What you should do >> Express the data, starting at its first line and ending with the line that contains "country: French Guiana", as a JSON list of strings, one string per line, omitting any blank lines.

Record list >>
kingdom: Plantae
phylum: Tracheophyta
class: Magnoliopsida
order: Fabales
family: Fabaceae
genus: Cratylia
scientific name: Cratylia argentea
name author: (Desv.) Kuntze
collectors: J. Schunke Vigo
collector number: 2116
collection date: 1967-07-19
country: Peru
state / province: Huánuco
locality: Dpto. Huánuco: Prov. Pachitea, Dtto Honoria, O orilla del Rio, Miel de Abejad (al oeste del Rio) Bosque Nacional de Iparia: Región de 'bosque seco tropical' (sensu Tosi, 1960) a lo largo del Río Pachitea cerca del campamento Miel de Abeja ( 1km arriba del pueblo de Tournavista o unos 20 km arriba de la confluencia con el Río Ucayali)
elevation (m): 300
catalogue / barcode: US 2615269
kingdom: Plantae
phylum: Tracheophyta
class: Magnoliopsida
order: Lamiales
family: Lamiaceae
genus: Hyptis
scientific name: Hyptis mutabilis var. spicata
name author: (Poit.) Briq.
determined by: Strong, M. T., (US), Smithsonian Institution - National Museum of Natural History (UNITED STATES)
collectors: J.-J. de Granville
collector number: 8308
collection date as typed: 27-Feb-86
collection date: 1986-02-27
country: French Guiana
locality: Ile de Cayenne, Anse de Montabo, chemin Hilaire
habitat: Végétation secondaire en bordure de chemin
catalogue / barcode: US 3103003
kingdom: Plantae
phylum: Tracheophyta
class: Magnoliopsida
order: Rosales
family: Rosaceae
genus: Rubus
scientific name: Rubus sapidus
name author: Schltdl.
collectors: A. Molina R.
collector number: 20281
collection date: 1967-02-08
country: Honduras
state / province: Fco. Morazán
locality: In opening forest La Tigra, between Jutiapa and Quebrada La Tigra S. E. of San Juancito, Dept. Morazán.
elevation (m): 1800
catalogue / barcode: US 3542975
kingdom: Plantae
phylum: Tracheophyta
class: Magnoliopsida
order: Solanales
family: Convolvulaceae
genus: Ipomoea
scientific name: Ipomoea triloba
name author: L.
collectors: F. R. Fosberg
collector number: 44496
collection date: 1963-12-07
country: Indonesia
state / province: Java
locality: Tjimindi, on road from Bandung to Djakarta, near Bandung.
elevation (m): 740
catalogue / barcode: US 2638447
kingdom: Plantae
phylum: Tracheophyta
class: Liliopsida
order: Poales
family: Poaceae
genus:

Full answer >>
[
  "kingdom: Plantae",
  "phylum: Tracheophyta",
  "class: Magnoliopsida",
  "order: Fabales",
  "family: Fabaceae",
  "genus: Cratylia",
  "scientific name: Cratylia argentea",
  "name author: (Desv.) Kuntze",
  "collectors: J. Schunke Vigo",
  "collector number: 2116",
  "collection date: 1967-07-19",
  "country: Peru",
  "state / province: Huánuco",
  "locality: Dpto. Huánuco: Prov. Pachitea, Dtto Honoria, O orilla del Rio, Miel de Abejad (al oeste del Rio) Bosque Nacional de Iparia: Región de 'bosque seco tropical' (sensu Tosi, 1960) a lo largo del Río Pachitea cerca del campamento Miel de Abeja ( 1km arriba del pueblo de Tournavista o unos 20 km arriba de la confluencia con el Río Ucayali)",
  "elevation (m): 300",
  "catalogue / barcode: US 2615269",
  "kingdom: Plantae",
  "phylum: Tracheophyta",
  "class: Magnoliopsida",
  "order: Lamiales",
  "family: Lamiaceae",
  "genus: Hyptis",
  "scientific name: Hyptis mutabilis var. spicata",
  "name author: (Poit.) Briq.",
  "determined by: Strong, M. T., (US), Smithsonian Institution - National Museum of Natural History (UNITED STATES)",
  "collectors: J.-J. de Granville",
  "collector number: 8308",
  "collection date as typed: 27-Feb-86",
  "collection date: 1986-02-27",
  "country: French Guiana"
]